### EXTRAIT CHOISI

Pour imaginer un jardin à vivre, vraiment sur mesure, je dois me conformer au mode de vie de ses propriétaires. Je dois comprendre finement la relation qui lie ces familles à leur résidence secondaire, ce qu’ils y cherchent, ce qui les attire dans notre belle Normandie, comment ils souhaitent y vivre. C’est ici ma réflexion du jour.
Une conception de jardin particulière
Le premier point est le phénomène d’intermittence.
Ce jardin, ils y vivront sans y vivre (encore), sans y vivre (tout le temps). Dessiner un jardin de résidence secondaire, c’est déjà engager un mode de collaboration particulier : entre Paris et la Normandie, mes clients réclament une paysagiste flexible, qui les rencontre là où ils sont, sur place le week-end, ou en soirée à Paris. Souvent très occupés par leur vie professionnelle et familiale, ils apprécient qu’on prenne avec indulgence leurs disponibilités décalées et leurs brusques changements d’agenda. Pas de souci : travaillant entre deux villes avec trois enfants, je sais bien ce qu’il en est. Si la maison est en travaux, il faudra concevoir à distance, sans les confronter au terrain, alors qu’ils ne sont pas familiers des lieux, et alors que, sans jardin à Paris, ils ne savent pas encore me dire de quelle manière ils voudront en profiter.
Cette semi-présence, j’en tiendrai aussi compte dans la palette végétale. Quelle mauvaise idée ce serait de planter de splendides pivoines : si les propriétaires s’absentent pendant les 15 jours de floraison, on est bon pour attendre l’année suivante ! Il convient aussi de repérer si les propriétaires passent leurs grandes vacances sur place ou s’ils voyagent l’été. Dans ce cas, on concentre les floraisons sur le printemps (lilas, magnolia, seringat) et l’automne (aster, anémone du Japon). J’aime également miser sur les somptueux feuillages d’automne, avec du ginkgo, érable du Japon, sumac, nandina, ...

### COMPRÉHENSION DU TEXTE
(1) D'après l'extrait, quelle plante serait une mauvaise idée si les propriétaires risquent d'être absents pendant sa floraison ?
(2) Relevez toutes les plantes que l'extrait cite pour leurs feuillages d'automne.

### DONNÉES FOURNIES
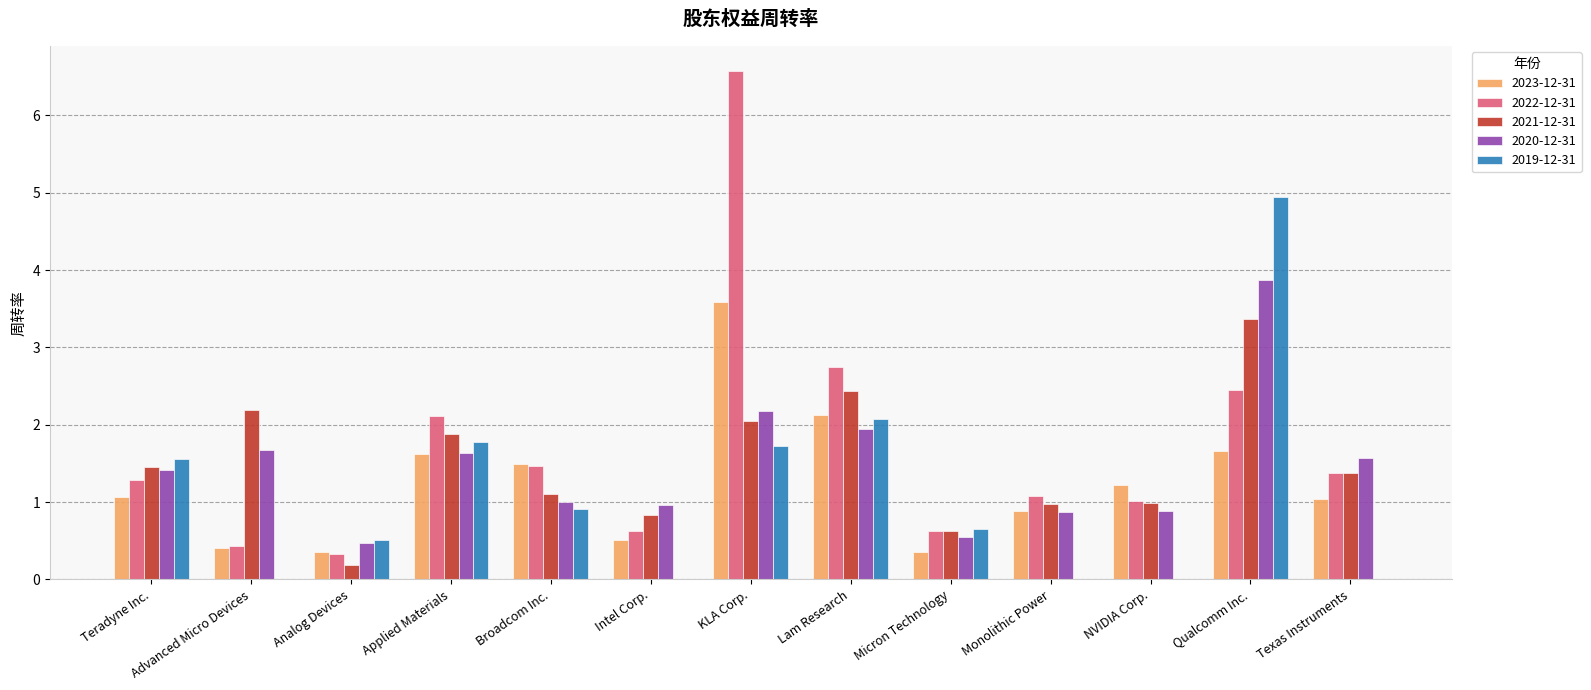

True or false: 2021-12-31 has a value of 0.6 at Micron Technology.

True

### RÉSULTATS PAR TÂCHE
(1) Les pivoines, dont la floraison dure 15 jours.

(2) Ginkgo, érable du Japon, sumac, nandina.